> _TASK DETAILS_
Print, word for word, the opening line of the data below and every line after it through the line that contains "21: (3, 83, 38.43)", but not the pictures.

> _INFORMATION PROVIDED_

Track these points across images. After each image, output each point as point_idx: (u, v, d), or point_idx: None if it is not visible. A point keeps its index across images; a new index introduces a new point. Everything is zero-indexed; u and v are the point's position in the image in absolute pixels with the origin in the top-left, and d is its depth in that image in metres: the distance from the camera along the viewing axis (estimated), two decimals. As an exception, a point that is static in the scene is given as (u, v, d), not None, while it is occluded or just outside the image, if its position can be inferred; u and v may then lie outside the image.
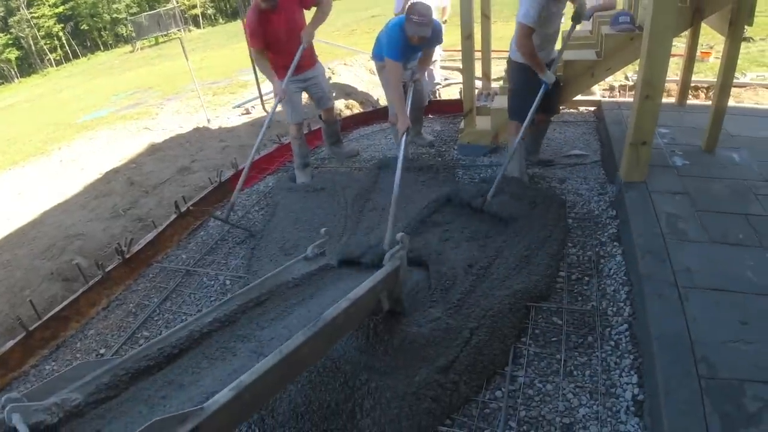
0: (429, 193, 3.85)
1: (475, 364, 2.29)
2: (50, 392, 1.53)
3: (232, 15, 43.46)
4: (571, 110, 5.57)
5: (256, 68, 4.19)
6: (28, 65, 40.60)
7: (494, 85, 5.78)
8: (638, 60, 4.20)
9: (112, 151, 7.70)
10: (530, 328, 2.58)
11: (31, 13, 38.78)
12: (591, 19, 4.88)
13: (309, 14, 4.21)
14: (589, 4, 3.81)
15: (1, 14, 39.40)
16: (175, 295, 3.42)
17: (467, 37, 4.15)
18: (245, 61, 14.23)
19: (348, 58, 9.68)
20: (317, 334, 1.58)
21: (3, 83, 38.43)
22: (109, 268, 3.66)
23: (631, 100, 5.51)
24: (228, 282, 3.39)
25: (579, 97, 5.18)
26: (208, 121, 7.83)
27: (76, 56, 40.95)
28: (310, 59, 4.28)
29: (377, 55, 4.39)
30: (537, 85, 3.57)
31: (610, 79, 6.98)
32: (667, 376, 1.94)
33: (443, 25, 5.93)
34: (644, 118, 3.25)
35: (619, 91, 6.87)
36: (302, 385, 2.21)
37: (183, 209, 4.21)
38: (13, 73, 39.23)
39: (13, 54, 39.21)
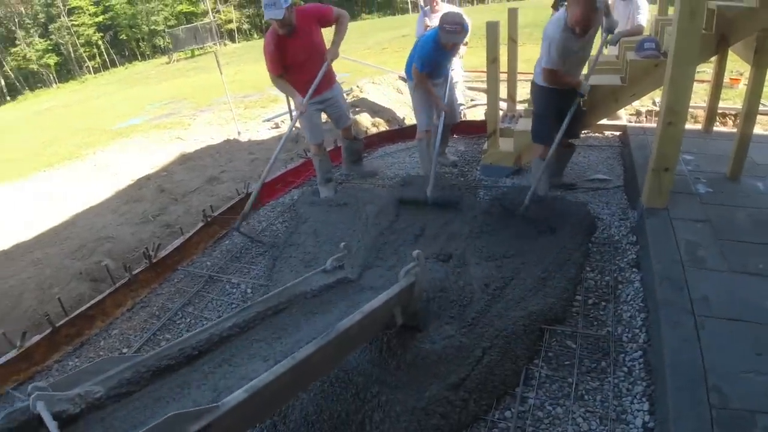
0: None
1: (486, 383, 2.31)
2: (74, 384, 1.61)
3: (266, 31, 44.28)
4: (596, 134, 5.57)
5: (301, 118, 4.30)
6: (66, 71, 42.03)
7: (519, 107, 5.82)
8: (661, 85, 4.27)
9: (144, 159, 7.94)
10: (543, 350, 2.59)
11: (71, 20, 40.22)
12: (617, 44, 4.91)
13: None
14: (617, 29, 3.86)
15: (42, 20, 40.90)
16: (198, 300, 3.52)
17: (493, 60, 4.21)
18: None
19: (376, 77, 9.81)
20: (330, 344, 1.64)
21: (41, 87, 39.86)
22: (136, 271, 3.79)
23: (655, 125, 5.55)
24: (249, 290, 3.48)
25: (604, 122, 5.19)
26: (239, 133, 8.02)
27: (114, 65, 42.25)
28: (327, 81, 4.33)
29: (410, 73, 4.53)
30: (560, 109, 3.62)
31: (637, 104, 6.97)
32: (678, 403, 1.93)
33: (464, 48, 6.02)
34: (667, 145, 3.25)
35: (646, 116, 6.85)
36: (314, 394, 2.26)
37: (210, 218, 4.33)
38: (51, 78, 40.67)
39: (52, 59, 40.67)
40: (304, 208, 4.34)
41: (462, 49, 5.98)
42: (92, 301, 3.57)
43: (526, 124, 4.38)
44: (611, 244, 3.53)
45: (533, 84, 3.85)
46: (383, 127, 6.71)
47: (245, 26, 44.79)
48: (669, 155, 3.30)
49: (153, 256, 3.93)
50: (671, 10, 5.04)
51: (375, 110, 7.13)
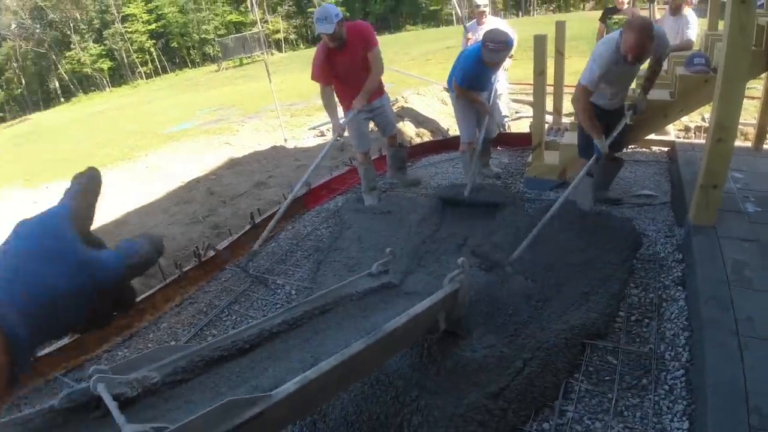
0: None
1: (525, 394, 2.32)
2: (133, 369, 1.72)
3: (312, 41, 45.23)
4: (644, 149, 5.49)
5: (346, 125, 4.49)
6: (119, 76, 43.82)
7: (565, 120, 5.80)
8: (710, 101, 4.20)
9: (194, 162, 8.22)
10: (584, 364, 2.59)
11: (125, 27, 41.92)
12: (666, 59, 4.86)
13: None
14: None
15: (97, 26, 42.75)
16: (243, 299, 3.64)
17: (540, 73, 4.24)
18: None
19: (421, 88, 9.93)
20: (377, 343, 1.70)
21: (95, 90, 41.67)
22: (186, 269, 3.95)
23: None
24: (293, 291, 3.59)
25: (652, 137, 5.14)
26: (285, 140, 8.23)
27: (165, 71, 43.79)
28: (378, 90, 4.52)
29: (452, 86, 4.61)
30: (607, 124, 3.62)
31: (685, 120, 6.82)
32: (717, 424, 1.92)
33: (510, 60, 6.04)
34: (716, 162, 3.21)
35: (695, 132, 6.69)
36: (355, 395, 2.32)
37: (257, 221, 4.47)
38: (105, 82, 42.45)
39: (106, 64, 42.49)
40: (348, 214, 4.44)
41: (507, 61, 6.03)
42: (143, 295, 3.75)
43: (571, 138, 4.37)
44: (656, 261, 3.48)
45: None
46: (427, 137, 6.78)
47: (292, 36, 45.77)
48: (718, 172, 3.26)
49: (203, 255, 4.09)
50: (721, 25, 4.98)
51: (419, 120, 7.21)
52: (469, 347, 2.51)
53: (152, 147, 10.68)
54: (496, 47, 4.03)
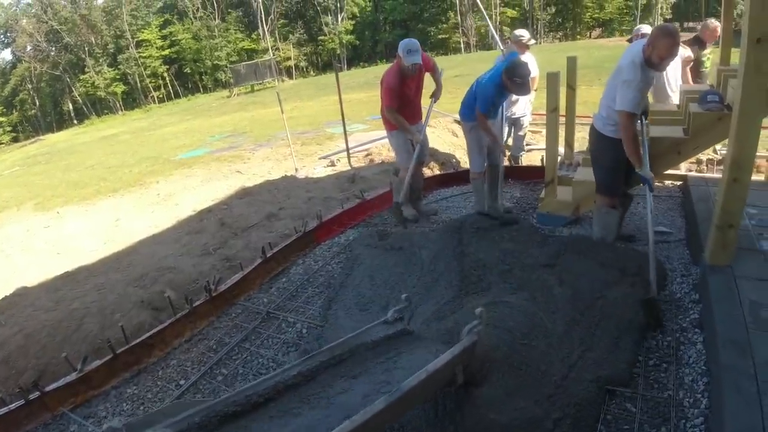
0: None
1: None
2: (148, 425, 1.69)
3: (323, 68, 45.92)
4: (656, 184, 5.43)
5: (394, 137, 5.03)
6: (132, 100, 44.62)
7: (576, 155, 5.78)
8: (724, 139, 4.17)
9: (206, 191, 8.27)
10: (602, 412, 2.53)
11: (139, 52, 42.78)
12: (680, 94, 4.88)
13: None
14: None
15: (112, 51, 43.61)
16: (254, 336, 3.61)
17: (553, 110, 4.24)
18: (333, 113, 15.00)
19: (431, 120, 9.90)
20: (396, 402, 1.66)
21: (108, 114, 42.34)
22: (196, 303, 3.93)
23: (719, 176, 5.38)
24: (305, 330, 3.55)
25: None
26: (296, 170, 8.27)
27: (177, 96, 44.47)
28: (418, 112, 5.05)
29: (466, 115, 4.69)
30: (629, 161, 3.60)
31: (697, 153, 6.79)
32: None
33: (533, 93, 6.05)
34: (732, 202, 3.17)
35: (707, 165, 6.65)
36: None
37: (268, 254, 4.47)
38: (118, 105, 43.16)
39: (119, 88, 43.33)
40: (359, 249, 4.41)
41: (531, 94, 6.05)
42: (153, 330, 3.73)
43: (585, 174, 4.34)
44: (673, 301, 3.42)
45: (599, 135, 3.76)
46: (438, 170, 6.77)
47: (302, 63, 46.39)
48: (734, 212, 3.21)
49: (213, 289, 4.08)
50: (734, 59, 4.98)
51: (430, 153, 7.19)
52: (494, 407, 2.36)
53: (164, 173, 10.77)
54: (524, 81, 4.18)
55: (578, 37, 41.76)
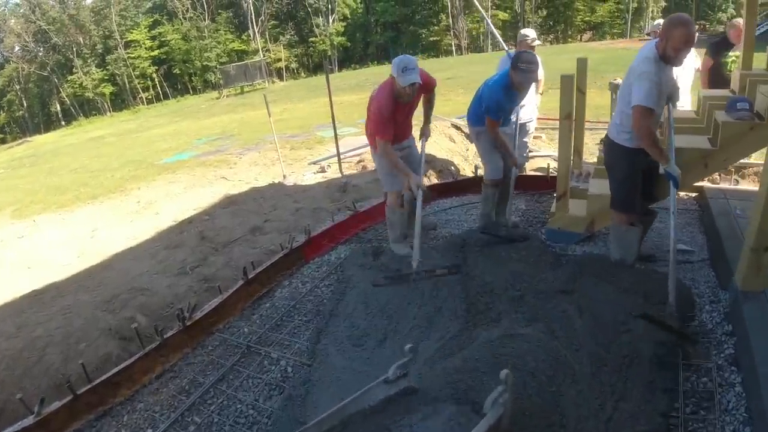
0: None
1: None
2: None
3: (313, 70, 45.48)
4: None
5: (382, 158, 4.00)
6: (121, 101, 43.99)
7: (586, 163, 5.40)
8: (758, 151, 3.80)
9: (188, 198, 7.81)
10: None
11: (128, 53, 42.11)
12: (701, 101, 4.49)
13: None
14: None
15: (100, 51, 42.95)
16: (232, 376, 3.17)
17: (566, 116, 3.84)
18: (324, 116, 14.50)
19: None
20: None
21: (96, 115, 41.72)
22: (168, 335, 3.50)
23: (738, 187, 5.01)
24: (290, 369, 3.11)
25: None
26: (284, 177, 7.83)
27: (166, 97, 43.87)
28: (408, 130, 4.26)
29: (473, 120, 4.32)
30: (645, 172, 3.22)
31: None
32: None
33: (539, 96, 5.64)
34: (771, 221, 2.81)
35: (720, 176, 6.27)
36: None
37: (250, 276, 4.03)
38: (106, 106, 42.53)
39: (108, 89, 42.68)
40: (352, 270, 3.97)
41: (537, 97, 5.65)
42: (118, 367, 3.29)
43: (600, 187, 3.93)
44: (704, 333, 3.04)
45: (614, 145, 3.38)
46: (434, 178, 6.33)
47: (293, 65, 45.93)
48: (772, 233, 2.86)
49: (187, 317, 3.63)
50: (761, 62, 4.61)
51: (426, 160, 6.75)
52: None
53: (147, 179, 10.29)
54: (529, 68, 3.82)
55: (569, 40, 41.63)
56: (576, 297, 3.16)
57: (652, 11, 40.42)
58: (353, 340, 3.11)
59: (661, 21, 5.70)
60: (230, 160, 10.42)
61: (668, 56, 2.99)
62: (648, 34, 5.57)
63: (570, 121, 3.90)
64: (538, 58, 5.48)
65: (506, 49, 5.68)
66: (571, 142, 4.04)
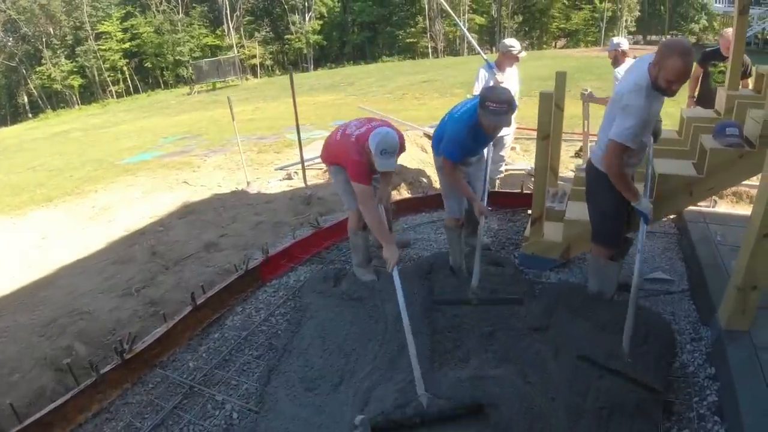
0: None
1: None
2: None
3: (288, 68, 44.87)
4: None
5: (364, 209, 3.48)
6: (90, 94, 42.60)
7: (562, 179, 5.17)
8: (745, 179, 3.62)
9: (145, 205, 7.36)
10: None
11: (98, 45, 40.78)
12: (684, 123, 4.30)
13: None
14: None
15: (70, 42, 41.60)
16: (171, 421, 2.84)
17: (544, 137, 3.59)
18: (293, 118, 14.08)
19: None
20: None
21: (64, 107, 40.38)
22: (104, 370, 3.14)
23: (716, 209, 4.87)
24: (235, 414, 2.79)
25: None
26: (248, 183, 7.44)
27: (137, 91, 42.65)
28: None
29: (437, 148, 3.72)
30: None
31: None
32: None
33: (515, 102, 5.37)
34: (760, 261, 2.64)
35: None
36: None
37: (199, 301, 3.68)
38: (75, 99, 41.23)
39: (76, 81, 41.27)
40: (310, 297, 3.66)
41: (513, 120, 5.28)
42: (51, 406, 2.91)
43: (578, 212, 3.67)
44: (685, 376, 2.84)
45: (597, 174, 3.06)
46: (405, 192, 6.03)
47: (268, 62, 45.22)
48: (760, 272, 2.68)
49: (127, 349, 3.28)
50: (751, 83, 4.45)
51: (395, 171, 6.43)
52: None
53: (106, 180, 9.76)
54: (500, 108, 3.12)
55: (544, 46, 41.89)
56: (551, 335, 2.92)
57: (626, 20, 40.97)
58: (306, 383, 2.80)
59: (619, 39, 5.53)
60: (194, 163, 9.96)
61: (660, 86, 2.66)
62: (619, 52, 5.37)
63: (548, 142, 3.66)
64: (515, 71, 5.19)
65: (485, 57, 5.36)
66: (548, 163, 3.79)
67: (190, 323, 3.63)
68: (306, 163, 7.03)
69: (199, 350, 3.42)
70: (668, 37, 40.67)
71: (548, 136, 3.58)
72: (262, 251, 4.22)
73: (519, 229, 4.62)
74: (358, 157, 3.39)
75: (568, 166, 6.69)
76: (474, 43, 6.31)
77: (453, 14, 7.72)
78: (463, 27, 8.22)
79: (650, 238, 4.43)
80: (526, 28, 44.00)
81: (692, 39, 35.53)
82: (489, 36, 43.32)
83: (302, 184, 6.86)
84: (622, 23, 40.56)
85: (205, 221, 5.79)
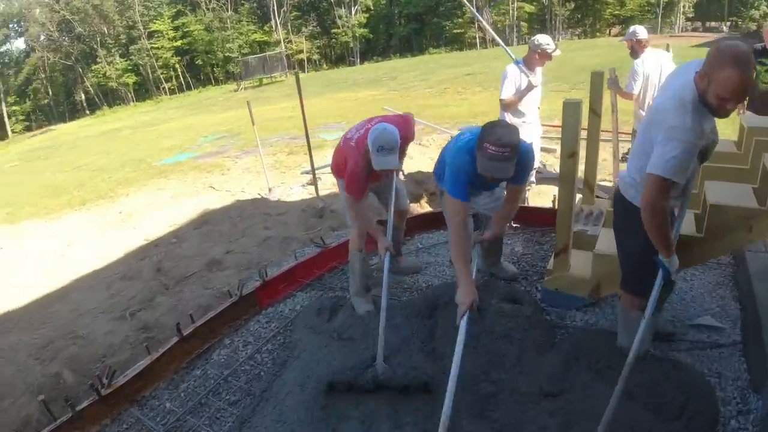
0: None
1: None
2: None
3: (336, 62, 44.88)
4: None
5: (349, 209, 3.43)
6: (144, 91, 44.23)
7: (599, 191, 4.60)
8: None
9: (169, 211, 7.26)
10: None
11: (151, 43, 42.08)
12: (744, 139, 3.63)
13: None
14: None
15: (124, 41, 43.07)
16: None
17: (570, 155, 3.07)
18: (333, 114, 13.88)
19: (425, 137, 8.58)
20: None
21: (120, 104, 41.95)
22: (80, 407, 2.94)
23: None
24: (197, 475, 2.50)
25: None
26: (269, 190, 7.20)
27: (189, 88, 43.81)
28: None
29: (438, 175, 3.29)
30: None
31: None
32: None
33: (539, 94, 4.85)
34: None
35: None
36: None
37: (186, 332, 3.41)
38: (130, 96, 42.74)
39: (131, 79, 42.91)
40: (300, 333, 3.31)
41: (538, 99, 4.78)
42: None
43: (609, 243, 3.06)
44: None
45: (627, 207, 2.49)
46: (424, 204, 5.57)
47: (315, 56, 45.38)
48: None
49: (106, 384, 3.07)
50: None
51: (418, 180, 5.99)
52: None
53: (139, 183, 9.81)
54: (499, 153, 2.48)
55: (597, 34, 40.09)
56: (564, 402, 2.46)
57: (684, 6, 38.79)
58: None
59: (637, 28, 4.91)
60: (225, 165, 9.86)
61: (709, 103, 2.06)
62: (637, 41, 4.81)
63: (575, 160, 3.12)
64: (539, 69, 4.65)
65: (511, 55, 4.85)
66: (575, 183, 3.23)
67: (177, 354, 3.38)
68: (325, 169, 6.67)
69: (180, 387, 3.15)
70: (727, 24, 38.13)
71: (575, 154, 3.05)
72: (260, 275, 3.91)
73: (547, 254, 4.08)
74: (354, 166, 3.19)
75: (607, 170, 5.98)
76: (497, 38, 5.80)
77: (470, 6, 7.19)
78: (482, 20, 7.64)
79: (699, 270, 3.73)
80: (579, 15, 42.35)
81: (753, 26, 33.17)
82: (540, 24, 41.80)
83: (323, 190, 6.54)
84: (679, 9, 38.47)
85: (219, 233, 5.59)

> _RESPONSE TO THIS EXERCISE_
Track these points across images. After each image, output each point as point_idx: (u, v, d), or point_idx: None if it is not visible. A point keeps its index across images; a new index introduces a new point. Everything is zero-indexed; u and v are the point's position in the image in absolute pixels with the origin in the top-left, and d is its depth in that image in metres: the distance from the camera along the viewing axis (estimated), two decimals. As an exception, a point that is static in the scene is given as (u, v, d), not None, while it is occluded or just outside the image, if its position can be inferred; u and v may then lie outside the image.
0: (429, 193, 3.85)
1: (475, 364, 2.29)
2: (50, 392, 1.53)
3: (232, 15, 43.46)
4: (571, 110, 5.57)
5: (256, 68, 4.19)
6: (28, 65, 40.60)
7: (494, 85, 5.78)
8: (638, 60, 4.20)
9: (112, 151, 7.70)
10: (530, 328, 2.58)
11: (31, 13, 38.78)
12: (591, 19, 4.88)
13: (309, 14, 4.21)
14: (589, 4, 3.81)
15: (1, 14, 39.40)
16: (175, 295, 3.42)
17: (467, 37, 4.15)
18: (245, 61, 14.23)
19: (348, 58, 9.68)
20: (317, 334, 1.58)
21: (3, 83, 38.43)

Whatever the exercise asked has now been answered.